(Stored data)
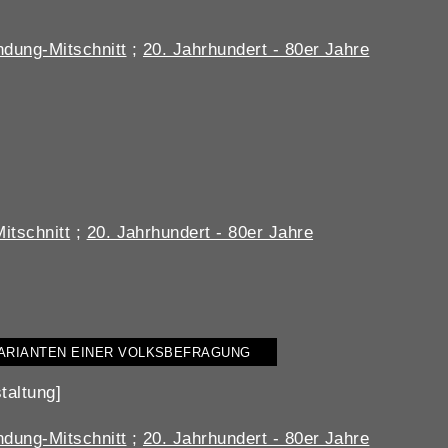
dung-Mitschnitt
;
20. Jahrhundert - 80er Jahre
itschnitt
;
20. Jahrhundert - 80er Jahre
VARIANTEN EINER VOLKSBEFRAGUNG
taltung]
dung-Mitschnitt
;
20. Jahrhundert - 80er Jahre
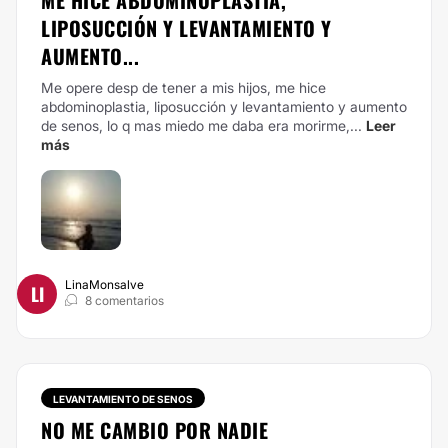
ME HICE ABDOMINOPLASTIA,
LIPOSUCCIÓN Y LEVANTAMIENTO Y
AUMENTO...
Me opere desp de tener a mis hijos, me hice
abdominoplastia, liposucción y levantamiento y aumento
de senos, lo q mas miedo me daba era morirme,...
Leer
más
LinaMonsalve
LI
8 comentarios
LEVANTAMIENTO DE SENOS
NO ME CAMBIO POR NADIE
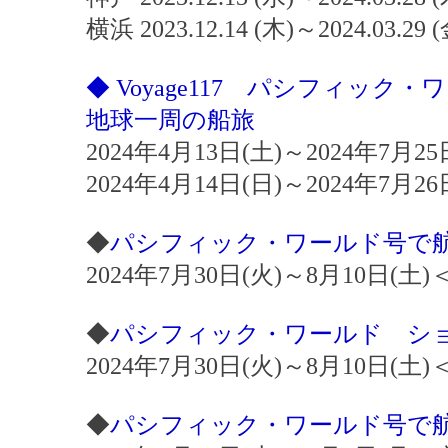
横浜 2023.12.14 (木)～2024.03.29
◆ Voyage117 パシフィッ
地球一周の船旅
2024年4月13日(土)～2024年7月
2024年4月14日(日)～2024年7月
◆
パシフィック・ワールド号で航
2024年7月30日(火)～8月10日(
◆
パシフィック・ワールド シ
2024年7月30日(火)～8月10日(
◆
パシフィック・ワールド号で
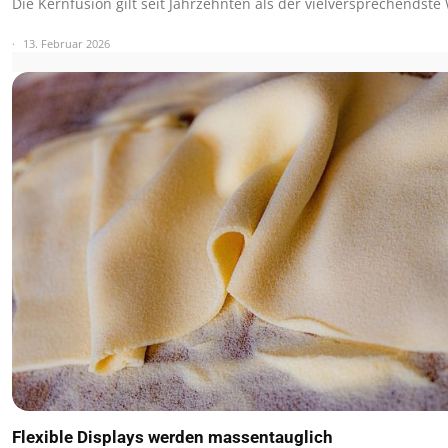
Die Kernfusion gilt seit Jahrzehnten als der vielversprechendst
13. Februar 2026
Flexible Displays werden massentauglich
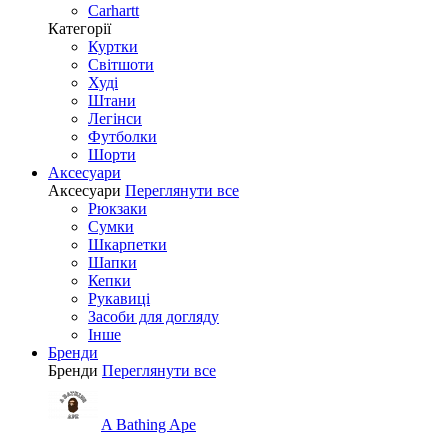
Carhartt
Категорії
Куртки
Світшоти
Худі
Штани
Легінси
Футболки
Шорти
Аксесуари
Аксесуари
Переглянути все
Рюкзаки
Сумки
Шкарпетки
Шапки
Кепки
Рукавиці
Засоби для догляду
Інше
Бренди
Бренди
Переглянути все
A Bathing Ape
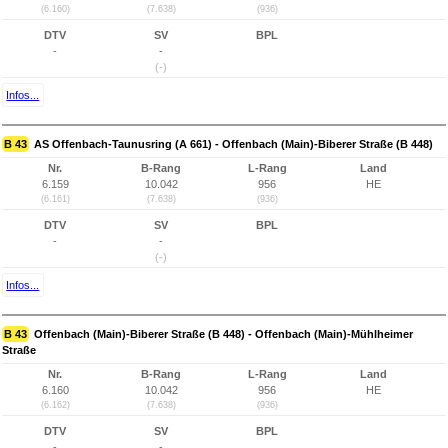
(6.160)
(7.638)
(936)
DTV
SV
BPL
-
-
(-)
Infos...
B 43
AS Offenbach-Taunusring (A 661) - Offenbach (Main)-Biberer Straße (B 448)
Nr.
B-Rang
L-Rang
Land
6.159
10.042
956
HE
(6.161)
(7.638)
(936)
DTV
SV
BPL
-
-
(-)
Infos...
B 43
Offenbach (Main)-Biberer Straße (B 448) - Offenbach (Main)-Mühlheimer
Straße
Nr.
B-Rang
L-Rang
Land
6.160
10.042
956
HE
(6.162)
(7.638)
(936)
DTV
SV
BPL
-
-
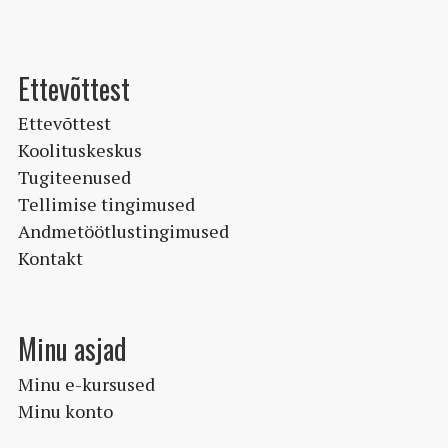
Ettevõttest
Ettevõttest
Koolituskeskus
Tugiteenused
Tellimise tingimused
Andmetöötlustingimused
Kontakt
Minu asjad
Minu e-kursused
Minu konto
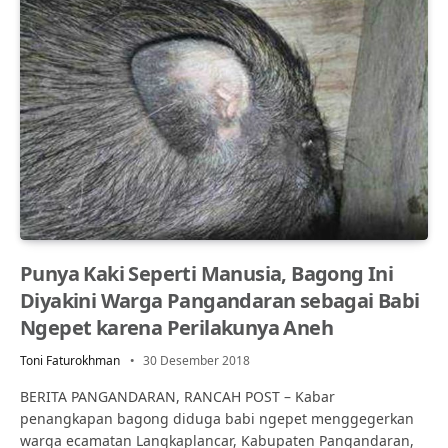
Punya Kaki Seperti Manusia, Bagong Ini
Diyakini Warga Pangandaran sebagai Babi
Ngepet karena Perilakunya Aneh
Toni Faturokhman
30 Desember 2018
BERITA PANGANDARAN, RANCAH POST – Kabar
penangkapan bagong diduga babi ngepet menggegerkan
warga ecamatan Langkaplancar, Kabupaten Pangandaran,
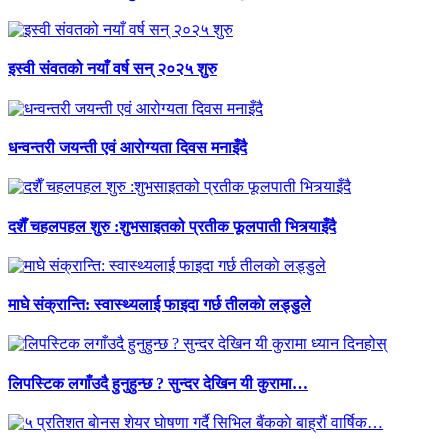
इस्वी संवतको नयाँ वर्ष सन् २०२५ शुरु
धन्वन्तरी जयन्ती एवं आरोग्यता दिवस मनाइँदै
दशैँ चहलपहल शुरु :शुभसाइतको प्रतीक फूलपाती भित्र्याइँदै
माघे संक्रान्ति: स्वास्थ्यलाई फाइदा गर्छ तीलकाे लड्डुले
लिपस्टिक लगाँउदै हुनुहुन्छ ? सुन्दर देखिन यी कुरामा…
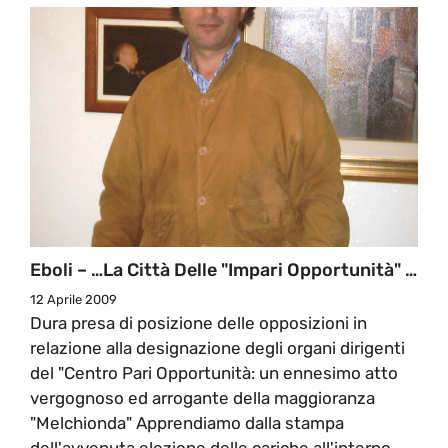
Eboli – …La Città Delle "Impari Opportunità" …
12 Aprile 2009
Dura presa di posizione delle opposizioni in
relazione alla designazione degli organi dirigenti
del "Centro Pari Opportunità: un ennesimo atto
vergognoso ed arrogante della maggioranza
"Melchionda" Apprendiamo dalla stampa
dell'avvenuta elezione delle cariche all'interno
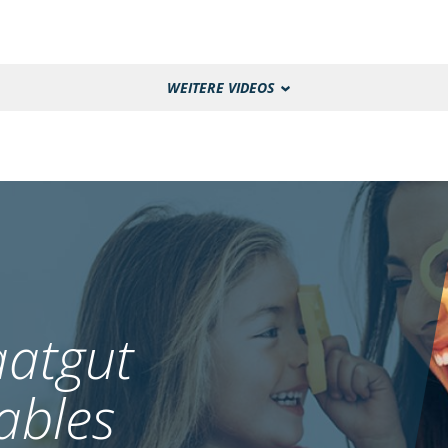
WEITERE VIDEOS
atgut
ables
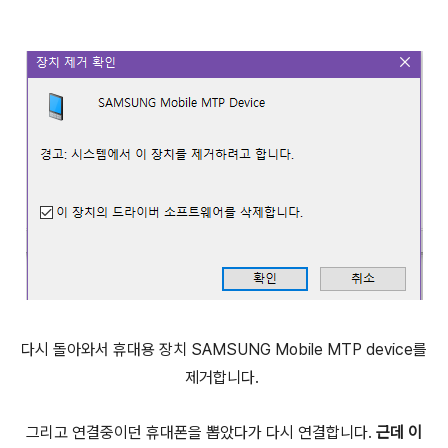
다시 돌아와서 휴대용 장치 SAMSUNG Mobile MTP device를
제거합니다.
그리고 연결중이던 휴대폰을 뽑았다가 다시 연결합니다.
근데 이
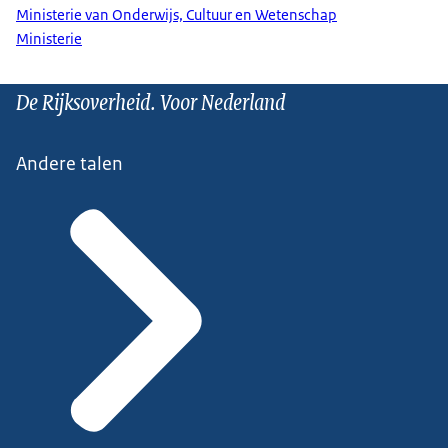
Ministerie van Onderwijs, Cultuur en Wetenschap
Ministerie
De Rijksoverheid. Voor Nederland
Andere talen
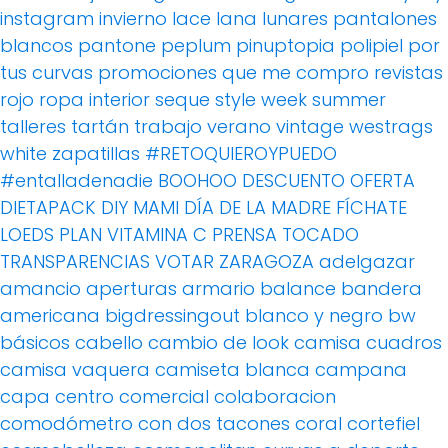
instagram
invierno
lace
lana
lunares
pantalones
blancos
pantone
peplum
pinuptopia
polipiel
por
tus curvas
promociones
que me compro
revistas
rojo
ropa interior
seque
style week
summer
talleres
tartán
trabajo
verano
vintage
westrags
white
zapatillas
#RETOQUIEROYPUEDO
#entalladenadie
BOOHOO
DESCUENTO OFERTA
DIETAPACK
DIY MAMI
DÍA DE LA MADRE
FÍCHATE
LOEDS
PLAN VITAMINA C
PRENSA
TOCADO
TRANSPARENCIAS
VOTAR
ZARAGOZA
adelgazar
amancio
aperturas
armario
balance
bandera
americana
bigdressingout
blanco y negro
bw
básicos
cabello
cambio de look
camisa cuadros
camisa vaquera
camiseta blanca
campana
capa
centro comercial
colaboracion
comodómetro
con dos tacones
coral
cortefiel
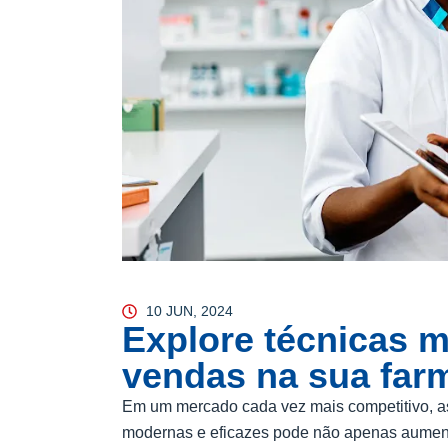
10 JUN, 2024
Explore técnicas m
vendas na sua far
Em um mercado cada vez mais competitivo, as 
modernas e eficazes pode não apenas aumenta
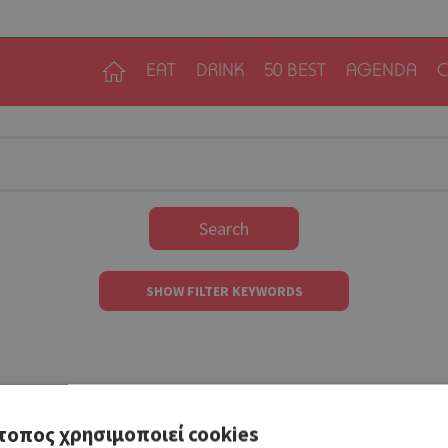
EAT
DRINK
50 BEST
AGENDA
C
Search
SHOW FILTER KEYWORDS
τοπος χρησιμοποιεί cookies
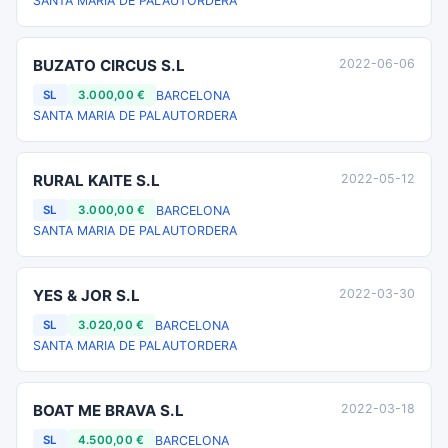
SANTA MARIA DE PALAUTORDERA
BUZATO CIRCUS S.L
2022-06-06
BARCELONA
SL
3.000,00 €
SANTA MARIA DE PALAUTORDERA
RURAL KAITE S.L
2022-05-12
BARCELONA
SL
3.000,00 €
SANTA MARIA DE PALAUTORDERA
YES & JOR S.L
2022-03-30
BARCELONA
SL
3.020,00 €
SANTA MARIA DE PALAUTORDERA
BOAT ME BRAVA S.L
2022-03-18
BARCELONA
SL
4.500,00 €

What to do ▸ Pick out every line in the data above that contains the word "Main".

Response to the exercise ▸
AS Offenbach-Taunusring (A 661) - Offenbach (Main)-Biberer Straße (B 448)
Offenbach (Main)-Biberer Straße (B 448) - Offenbach (Main)-Mühlheimer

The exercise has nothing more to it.